For the past school year, Frankfort High sophomore Hunter Wooldridge has been carefully plotting storylines, sketching characters and honing his craft for Thursday’s return to The State Journal comics page.
Hunter, who last year brought readers “The Aviator” — the adventures of a historian from the 1940s and ’50s who finds the boots of Mercury that enable him to have super speed like The Flash and flying capabilities like Superman — has drawn up a new anthology strip, “Oddities,” that will publish on the comics page on Thursdays, Fridays and the weekend.
“Oddities” starts with a cosmic energy of unknown origins or effects coming into contact with the earth.
“Each strip will begin with a character and (I will) loosely develop it for several weeks then I’ll move on to a new character,” Hunter explained, adding that he plans to bring them all together in a future strip.
While he wouldn’t divulge any plotline spoilers, he said he is ready for the challenge continuity presents in the newspaper format — and even welcomes the deadlines.
“If I have a deadline, that means I actually have to do work, so it encourages me to finish a drawing or story. It is good practice,” Hunter said.

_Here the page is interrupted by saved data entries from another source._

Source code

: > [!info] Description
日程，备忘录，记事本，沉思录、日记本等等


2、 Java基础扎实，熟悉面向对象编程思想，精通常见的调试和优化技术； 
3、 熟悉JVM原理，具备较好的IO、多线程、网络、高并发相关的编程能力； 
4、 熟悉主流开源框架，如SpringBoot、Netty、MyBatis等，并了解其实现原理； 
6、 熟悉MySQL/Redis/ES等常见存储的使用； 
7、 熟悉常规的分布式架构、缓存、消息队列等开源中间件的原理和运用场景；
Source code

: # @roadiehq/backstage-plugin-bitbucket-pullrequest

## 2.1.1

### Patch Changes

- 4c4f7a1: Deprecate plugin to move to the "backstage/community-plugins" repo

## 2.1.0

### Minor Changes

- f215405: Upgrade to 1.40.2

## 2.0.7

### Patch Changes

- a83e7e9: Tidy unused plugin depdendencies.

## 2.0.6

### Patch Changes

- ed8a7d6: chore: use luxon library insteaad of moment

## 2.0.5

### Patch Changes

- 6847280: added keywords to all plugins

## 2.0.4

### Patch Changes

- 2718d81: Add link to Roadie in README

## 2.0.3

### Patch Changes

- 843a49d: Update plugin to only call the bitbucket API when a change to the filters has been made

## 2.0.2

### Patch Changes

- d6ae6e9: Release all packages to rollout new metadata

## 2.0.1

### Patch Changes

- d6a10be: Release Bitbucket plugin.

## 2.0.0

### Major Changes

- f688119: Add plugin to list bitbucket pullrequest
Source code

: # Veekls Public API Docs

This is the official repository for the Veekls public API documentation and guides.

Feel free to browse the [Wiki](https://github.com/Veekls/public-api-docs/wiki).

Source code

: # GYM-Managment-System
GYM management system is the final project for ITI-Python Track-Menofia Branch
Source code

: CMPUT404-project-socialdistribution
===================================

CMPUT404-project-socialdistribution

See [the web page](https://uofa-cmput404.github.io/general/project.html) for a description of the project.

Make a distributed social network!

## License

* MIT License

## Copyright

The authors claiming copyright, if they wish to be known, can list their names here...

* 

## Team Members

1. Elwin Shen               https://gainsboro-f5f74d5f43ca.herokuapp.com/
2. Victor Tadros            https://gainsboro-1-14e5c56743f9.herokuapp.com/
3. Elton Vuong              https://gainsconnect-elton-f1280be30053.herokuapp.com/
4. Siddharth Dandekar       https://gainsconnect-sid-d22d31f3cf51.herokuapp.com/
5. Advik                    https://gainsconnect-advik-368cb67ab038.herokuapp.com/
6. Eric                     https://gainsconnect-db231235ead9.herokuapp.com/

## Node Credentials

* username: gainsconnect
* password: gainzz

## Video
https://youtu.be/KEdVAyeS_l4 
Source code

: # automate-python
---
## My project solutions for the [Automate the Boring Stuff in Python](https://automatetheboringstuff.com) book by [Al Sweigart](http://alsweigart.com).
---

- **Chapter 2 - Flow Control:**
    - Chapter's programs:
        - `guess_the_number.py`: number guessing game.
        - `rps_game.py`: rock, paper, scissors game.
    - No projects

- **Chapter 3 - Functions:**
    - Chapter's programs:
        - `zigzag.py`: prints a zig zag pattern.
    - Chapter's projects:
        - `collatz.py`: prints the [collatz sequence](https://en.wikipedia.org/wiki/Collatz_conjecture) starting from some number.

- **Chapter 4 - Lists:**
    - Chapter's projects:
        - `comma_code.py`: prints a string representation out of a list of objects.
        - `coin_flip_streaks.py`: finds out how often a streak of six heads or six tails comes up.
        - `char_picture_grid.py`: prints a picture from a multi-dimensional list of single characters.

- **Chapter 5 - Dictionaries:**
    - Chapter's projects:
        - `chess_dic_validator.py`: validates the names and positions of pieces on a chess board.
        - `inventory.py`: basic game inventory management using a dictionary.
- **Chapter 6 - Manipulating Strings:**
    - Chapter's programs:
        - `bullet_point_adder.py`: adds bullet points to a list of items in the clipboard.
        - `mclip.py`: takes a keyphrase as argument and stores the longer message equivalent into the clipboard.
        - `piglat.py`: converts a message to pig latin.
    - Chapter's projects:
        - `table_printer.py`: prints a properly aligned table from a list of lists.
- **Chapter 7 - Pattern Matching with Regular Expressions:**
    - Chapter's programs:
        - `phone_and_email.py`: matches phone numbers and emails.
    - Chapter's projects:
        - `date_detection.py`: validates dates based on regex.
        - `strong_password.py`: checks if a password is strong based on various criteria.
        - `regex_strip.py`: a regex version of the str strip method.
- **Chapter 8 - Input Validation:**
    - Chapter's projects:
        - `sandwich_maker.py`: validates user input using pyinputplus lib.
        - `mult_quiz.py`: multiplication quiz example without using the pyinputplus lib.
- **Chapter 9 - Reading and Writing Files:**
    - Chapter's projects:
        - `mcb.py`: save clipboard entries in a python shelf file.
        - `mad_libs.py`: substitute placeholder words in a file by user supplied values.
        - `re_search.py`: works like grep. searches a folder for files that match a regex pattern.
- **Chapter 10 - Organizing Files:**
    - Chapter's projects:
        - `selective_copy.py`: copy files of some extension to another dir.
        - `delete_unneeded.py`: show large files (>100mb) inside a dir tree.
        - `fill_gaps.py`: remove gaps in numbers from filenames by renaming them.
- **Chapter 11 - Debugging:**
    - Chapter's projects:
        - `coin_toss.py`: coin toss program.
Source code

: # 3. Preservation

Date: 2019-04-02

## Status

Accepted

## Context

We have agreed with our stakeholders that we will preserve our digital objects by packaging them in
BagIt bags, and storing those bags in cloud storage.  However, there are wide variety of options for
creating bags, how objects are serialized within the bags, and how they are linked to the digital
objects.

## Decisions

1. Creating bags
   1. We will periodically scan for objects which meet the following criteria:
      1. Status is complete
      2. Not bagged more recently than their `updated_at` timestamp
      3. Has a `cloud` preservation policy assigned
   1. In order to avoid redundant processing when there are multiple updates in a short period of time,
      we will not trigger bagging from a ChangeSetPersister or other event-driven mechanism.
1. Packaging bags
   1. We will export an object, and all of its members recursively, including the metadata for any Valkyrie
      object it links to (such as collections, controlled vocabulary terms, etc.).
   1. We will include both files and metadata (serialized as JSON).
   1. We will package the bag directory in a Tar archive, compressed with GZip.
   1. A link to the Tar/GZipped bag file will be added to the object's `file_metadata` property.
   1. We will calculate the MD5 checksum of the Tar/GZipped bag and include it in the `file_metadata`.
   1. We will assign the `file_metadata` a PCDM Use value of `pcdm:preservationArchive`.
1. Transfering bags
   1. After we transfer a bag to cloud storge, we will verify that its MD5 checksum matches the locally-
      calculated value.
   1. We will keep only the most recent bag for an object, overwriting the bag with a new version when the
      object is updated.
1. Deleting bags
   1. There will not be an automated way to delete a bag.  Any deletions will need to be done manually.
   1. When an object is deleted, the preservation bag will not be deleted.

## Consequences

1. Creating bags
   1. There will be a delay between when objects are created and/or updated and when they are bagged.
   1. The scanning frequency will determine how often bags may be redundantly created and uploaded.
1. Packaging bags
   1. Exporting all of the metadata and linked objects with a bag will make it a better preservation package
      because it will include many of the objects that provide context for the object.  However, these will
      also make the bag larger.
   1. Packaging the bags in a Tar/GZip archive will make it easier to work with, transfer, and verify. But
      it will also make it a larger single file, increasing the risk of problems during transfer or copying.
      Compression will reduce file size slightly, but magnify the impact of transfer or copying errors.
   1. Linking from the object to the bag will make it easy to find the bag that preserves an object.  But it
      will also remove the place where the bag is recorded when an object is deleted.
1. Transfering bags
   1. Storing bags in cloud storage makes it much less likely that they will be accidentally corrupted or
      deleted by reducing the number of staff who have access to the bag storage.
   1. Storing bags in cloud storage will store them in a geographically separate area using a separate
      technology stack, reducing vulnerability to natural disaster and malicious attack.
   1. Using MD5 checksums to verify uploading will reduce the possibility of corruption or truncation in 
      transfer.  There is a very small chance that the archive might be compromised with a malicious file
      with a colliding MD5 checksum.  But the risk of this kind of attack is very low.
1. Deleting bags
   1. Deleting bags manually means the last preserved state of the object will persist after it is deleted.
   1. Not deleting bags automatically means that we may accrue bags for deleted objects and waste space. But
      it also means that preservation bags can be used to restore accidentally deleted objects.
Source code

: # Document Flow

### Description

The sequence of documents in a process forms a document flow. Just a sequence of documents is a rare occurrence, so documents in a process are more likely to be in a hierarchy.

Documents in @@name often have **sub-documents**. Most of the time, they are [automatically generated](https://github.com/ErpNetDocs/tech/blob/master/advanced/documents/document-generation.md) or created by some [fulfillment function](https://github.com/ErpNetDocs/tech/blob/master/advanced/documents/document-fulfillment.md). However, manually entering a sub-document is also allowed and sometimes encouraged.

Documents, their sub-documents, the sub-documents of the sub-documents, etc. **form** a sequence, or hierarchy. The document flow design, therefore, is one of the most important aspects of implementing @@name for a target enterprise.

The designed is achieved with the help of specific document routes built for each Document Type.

The soon-to-be-junior learned a lot through trial and error last summer. He had to figure out how big the text could be and how much detail would show in each tiny panel — not much.
While he is happy with his published work to date, he also believes he is a much better drawer now and is looking forward to the opportunity to show it in the coming weeks.
“The State Journal has been a great platform for me and I really enjoy sending in the strips,” he said, but he remains undecided about whether he will study art in college. “I don’t have a natural talent for art; it’s just something I’ve developed.”
Hunter lists Joe Shuster, the comic artist best known for creating DC Comic’s hero Superman with writer Jerry Siegel in Action Comics #1 in 1938, as his favorite strip artist. Hunter keeps a reprint of his strips from 1939-40 as a reference for his own work. It helps him decide what can be included in each panel.
The son of Emily and Jeremy Wooldridge, Hunter initially got interested in art through his father, who is a graphic artist.
“He didn’t teach me, but he inspired me initially,” Hunter added.